Sull'incudine di cristallo
il fabbro batté le piume
forgiò il telaio delle ali.

Con ago di rame
violò la carne
alle mie spalle
imbastì lo scheletro.

Rigagnoli vermigli
intramarono
ricami sulla schiena.

Distese le ali



DISTESE LE ALI 

Il lungo sonno

Fragranze nebbiose
sfiorano i pistilli
incipriati
di cristalli petrolio.

Ero luce
dormiente.


Battesimo

Nei tuoi occhi
riflesso perlato
della fonte cremisi.

Da essa sgorgò l'astro
che genera universi.

Vi intingerò i capelli
sarò fradicia di luce.



Il mito dell'origine

Sottrassero
al nido del drago
l'uovo rubino.

Confusi tra sassi
di ragia
malfermi bramiti.

Tra braccia umane
non troverà dimora.

Scorre linfa di nubi
nelle squame argentate.


Il volo

Dondolano i piedi
oltre il bordo della roccia
acuti di grafite sbeccata
redimono l'aria.

Sul respiro del baratro
mi sporgo dal pentagramma.

Lascio la presa.

(…)


• Polaroid stile impero di Veronica Tinnirello (Roma)

Partendo dal titolo, indescrivibilmente evocativo ed azzeccato, la silloge è caratterizzata da una struttura impressionistica e frammentata. Ogni scatto rievoca la sua propria immagine, e spesso la si pensa dai toni saturi e in ambientazioni contaminate. C’è una inspiegabile sensualità in certi versi, e viene subito da pensare – leggendo “a me Sylvia non dispiace /con o senza platino / metto il rossetto rosso /e la sottana piumata” – alla poetessa di Boston. La mancanza di riferimenti chiari contribuisce a creare un immaginario poetico liberalizzato, in cui ci si lascia coinvolgere, e travolgere da metafore e significanti spesso svincolati dal loro usuale utilizzo e significato. Una poesia che è anche elencazione sinestetica e forte graduazione ossimorica d’una realtà “al neon verde fluo/dai bassifondi dell’Impero.” (Giuseppe Carracchia)
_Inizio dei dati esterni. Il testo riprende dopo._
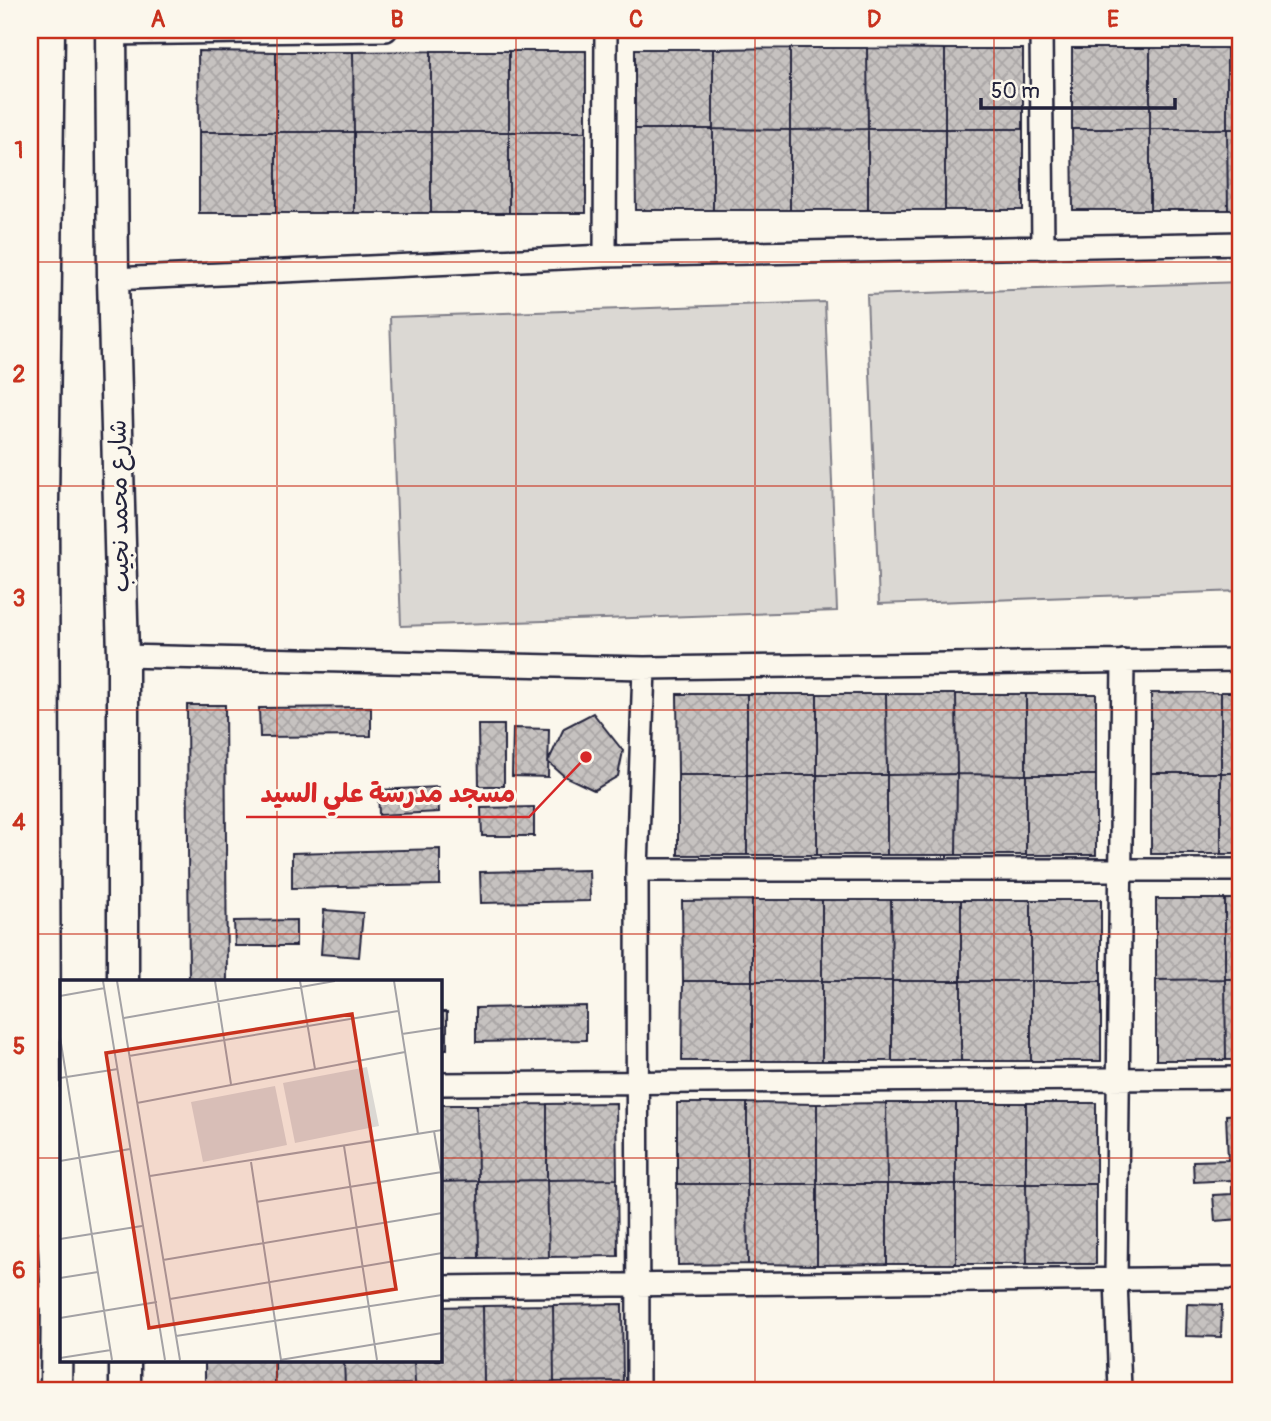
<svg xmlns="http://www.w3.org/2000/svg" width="1271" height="1421" viewBox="0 0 1271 1421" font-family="Pangolin,'Playpen Sans Arabic',sans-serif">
<defs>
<pattern id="building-cross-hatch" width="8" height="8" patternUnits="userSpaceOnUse" patternTransform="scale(1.75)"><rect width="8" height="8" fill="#c6c2c0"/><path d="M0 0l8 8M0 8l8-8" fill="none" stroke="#aaa6a6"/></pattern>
</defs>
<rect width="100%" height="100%" fill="#fbf7ec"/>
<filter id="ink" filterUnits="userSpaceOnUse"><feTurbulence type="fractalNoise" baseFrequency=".0143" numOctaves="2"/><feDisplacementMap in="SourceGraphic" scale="14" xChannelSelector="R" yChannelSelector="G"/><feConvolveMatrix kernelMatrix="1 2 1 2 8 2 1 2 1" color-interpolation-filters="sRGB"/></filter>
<g filter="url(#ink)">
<!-- pitch -->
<path fill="#dbd8d3" stroke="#7e7d87" stroke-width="2" d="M1241,282v309l-362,13 -12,-309z
M825,302l12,309 -436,15 -11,-309z"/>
<!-- building -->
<path fill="url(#building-cross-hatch)" stroke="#22223b" stroke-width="2" d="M790,48v82l-77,-1v-80z
M790,48h77l1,81 -78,1z
M867,48l78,1v80h-77z
M1072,48h78v81h-78z
M1150,48h77v81h-77z
M1227,48h14v81h-14z
M635,49h78v80h-78z
M945,49h78v80h-78z
M198,51l78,1v80h-77z
M431,51v81h-77l-1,-80z
M431,51h78v81h-78z
M509,51h77v81h-77z
M276,52h77l1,80h-78z
M635,129h78v81h-77z
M713,129l77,1v80h-77z
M868,129v81h-78v-80z
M868,129h77v81h-77z
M945,129h78v81h-78z
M1072,129h78v81h-77z
M1150,129h77l1,81h-78z
M1227,129h14v81h-13z
M199,132h77v81h-77z
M276,132h78v81h-78z
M354,132h77v81h-77z
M431,132h78v81h-78z
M509,132h77v81h-77z
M1221,692v81h-70v-80z
M1221,692h20v81h-20z
M677,694h70v81h-69z
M747,694h70v81h-70z
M817,694h69l1,81h-70z
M886,694h70l1,80 -70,1z
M956,694h70v81l-69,-1z
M1026,694h70v81h-70z
M187,705h38l2,277h-38z
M371,707v29l-111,1 -1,-29z
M593,713l30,38 -5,25 -24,14 -30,-14 -16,-14 16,-34z
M478,725h26v61h-25z
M513,728l36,1 -1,48 -36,-1z
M1151,773h70v81h-70z
M1221,773h20v81h-20z
M957,774l-1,81h-69v-80z
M957,774l69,1v80h-70z
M678,775h69v80h-69z
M747,775h70v80h-70z
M817,775h70v80h-70z
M1026,775h70v80h-70z
M438,787l1,25 -60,3 -1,-25z
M534,807v29h-52l-1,-28z
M440,849v36l-148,3v-35z
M589,870l1,31 -109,2 -1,-31z
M1156,899h69v80l-69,1z
M1225,899h16v80h-16z
M752,900v81h-69l-1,-80z
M752,900h70v81h-70z
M822,900h69l1,81h-70z
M891,900h70v81h-69z
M961,900h70v81h-70z
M1031,900h70v81h-70z
M324,910l39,3 -4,44 -38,-3z
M296,920v26h-61l-1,-25z
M1225,979h16v81h-15z
M1225,979l1,81h-70v-80z
M683,981h69v80h-70z
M752,981h70v80h-70z
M822,981h70v80h-70z
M892,981h69v80h-69z
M961,981h70v80h-70z
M1031,981h70v80h-70z
M586,1006v34l-110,2v-34z
M439,1012h8v37h-8z
M616,1103l1,76 -70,1v-76z
M677,1103h70v81h-70z
M747,1103l70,1v80h-70z
M886,1103h70v81h-69z
M886,1103l1,81h-70v-80z
M956,1103h70v81h-70z
M1026,1103h70v81h-70z
M547,1104v76l-69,1 -1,-76z
M439,1105h38l1,76 -39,1z
M1241,1114v105l-26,2 -2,-26 19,-1v-14l-38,2 -1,-21 35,-1 -2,-45z
M617,1179l1,77 -69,1 -2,-77z
M547,1180l2,77 -70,1 -1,-77z
M478,1181l1,77h-40v-76z
M677,1184h70l1,80 -70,1z
M747,1184h70v81l-69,-1z
M817,1184h70v80l-70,1z
M887,1184h69v80h-69z
M956,1184h70l1,80h-71z
M1026,1184h70v80h-69z
M622,1304l1,77 -69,1 -1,-77z
M1187,1304l35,1 -1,32 -35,-1z
M553,1305l1,77 -70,1 -1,-77z
M483,1306l1,77 -69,1 -1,-24h25v-53z
M205,1360h70v26l-70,1z
M275,1360h69l1,25 -70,1z
M344,1360h70l1,24 -70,1z
M623,1381l1,10h-70v-9z
M554,1382v9h-70v-8z
M484,1383v8h-69v-7z
M415,1384v7h-70v-6z
M345,1385v6h-70v-5z
M275,1386v5h-70v-4z"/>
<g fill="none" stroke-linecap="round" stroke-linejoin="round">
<!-- minor casing -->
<g stroke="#22223b" stroke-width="26">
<path id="minor" d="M1041,30l2,218
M111,34l275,-4
M605,256l1,-226
M113,279l492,-23 636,-13
M123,656l521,12 597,-8
M637,870h604
M439,1084l802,-6
M439,1287l802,-9
M30,1298h27
M638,1391l-1,-521 7,-202
M1120,1391l-4,-112 7,-618"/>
</g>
<!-- secondary casing -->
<g stroke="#22223b" stroke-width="35">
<path id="secondary" d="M49,30l-6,474 2,585 12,209 -1,93
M111,30l2,249 10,377v326
M125,1360v31"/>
</g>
<!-- minor -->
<use href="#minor" stroke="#fbf7ec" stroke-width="21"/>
<!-- secondary -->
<use href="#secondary" stroke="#fbf7ec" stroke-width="30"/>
</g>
</g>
<!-- grid -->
<path fill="none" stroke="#c8321e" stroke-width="2" stroke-opacity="0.55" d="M277,30v952M516,30v1361M755,30v1361M994,30v1361M30,262h1211M30,486h1211M30,710h1211M30,934h1211M30,1158h31M439,1158h802M277,1360v31"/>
<g text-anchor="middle" stroke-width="6" stroke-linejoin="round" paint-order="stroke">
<!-- street labels -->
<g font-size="24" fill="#22223b" stroke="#fbf7ec">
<text transform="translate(119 506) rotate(-91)" y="8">شارع محمد نجيب</text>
</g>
</g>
<!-- overview -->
<g transform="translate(60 980)">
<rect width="382" height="382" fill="#fbf7ec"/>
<path d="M307,87l12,59 -84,17 -12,-60zM215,106l12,59 -84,17 -12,-60z" fill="#dbd8d3"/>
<path fill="none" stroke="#a4a2a5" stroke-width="2" d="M43,1l62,379M57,1l63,379M155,1l16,103M240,1l15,88M334,1l24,153M0,16l45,-8M64,38l211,-37M342,54l40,-6M0,57l52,323M69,76l269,-45M0,98l58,-9M77,123l268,-51M374,151l8,48M284,166l33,214M0,181l70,-12M191,182l30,198M90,196l292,-46M196,222l186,-30M0,259l82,-13M103,280l279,-47M0,298l38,-6M110,319l272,-46M0,338l97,-16M116,356l266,-41M0,378l51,-8M220,380l162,-27"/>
<path fill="#c8321e" fill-opacity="0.15" stroke="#c8321e" stroke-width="3.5" d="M292,34l44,275 -247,39 -43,-275z"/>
<rect width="382" height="382" fill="none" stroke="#22223b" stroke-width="3.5"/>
</g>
<!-- callouts -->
<path fill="none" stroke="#d62828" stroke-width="2.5" d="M586 757L529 817H246"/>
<circle fill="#d62828" stroke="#fbf7ec" stroke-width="2.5" cx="586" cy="757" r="7"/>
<g font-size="26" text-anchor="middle" font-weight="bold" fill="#d62828" stroke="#fbf7ec" stroke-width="6" stroke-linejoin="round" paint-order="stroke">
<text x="388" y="802">مسجد مدرسة علي السيد</text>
</g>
<!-- margin -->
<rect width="1271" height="1421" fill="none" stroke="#fbf7ec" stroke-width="77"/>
<!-- scale -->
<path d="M981 98v10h194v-10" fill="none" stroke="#22223b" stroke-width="3.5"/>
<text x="991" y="98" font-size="21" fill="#22223b" stroke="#fbf7ec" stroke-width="5" paint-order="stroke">50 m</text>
<rect x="38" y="38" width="1194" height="1344" fill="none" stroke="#c8321e" stroke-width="2.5"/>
<g font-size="23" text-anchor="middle" font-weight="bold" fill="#c8321e">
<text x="158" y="27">A</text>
<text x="397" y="27">B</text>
<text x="636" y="27">C</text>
<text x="874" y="27">D</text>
<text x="1113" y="27">E</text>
<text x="19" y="158">1</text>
<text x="19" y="382">2</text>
<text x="19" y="606">3</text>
<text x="19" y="830">4</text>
<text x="19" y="1054">5</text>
<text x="19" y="1278">6</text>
</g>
</svg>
“E mentre i limoni / si sfasciano / verso il verde / e l'edera va giù / e confonde / le righe giuste / dell' Impero / scendo sotto le acque / tra le meraviglie / degli abissi modificati”. L'Impero è caduto, come è caduta la Casa Usher di E.A. Poe. E come il Palazzo Incantato di A. Artaud. E come Bisanzio dove il Porfirogenita, nato nella stanza della porpora, aveva raccolto l'Antica Conoscenza. Con un piglio a volte ironico queste poesie fanno l'inventario dopo il terremoto. Dell'Impero nulla è rimasto se non delle vecchie polaroid. Ed è da queste che occorerebbe ripartire per rimetterlo insieme. Ho usato il condizionale perchè nelle poesie è ben evidente il dubbio che circonda l'utilità di ripristinare o meno quell'ordine. L'Impero vive sui resti delle sue fondamenta che vengono continuamente annaffiate dal pianto dei nostalgici. E' salvato nella malsana memoria dei rimpianti, nelle ambientazioni, negli sceneggiati televisi, nei lussi che ci concediamo credendoci altrettanto nobili da meritarli. La poesia, figlia di Talìa, sostiene e denuncia la decadenza patrizia del nostro particolare e italiano momento. (Sebastiano Adernò)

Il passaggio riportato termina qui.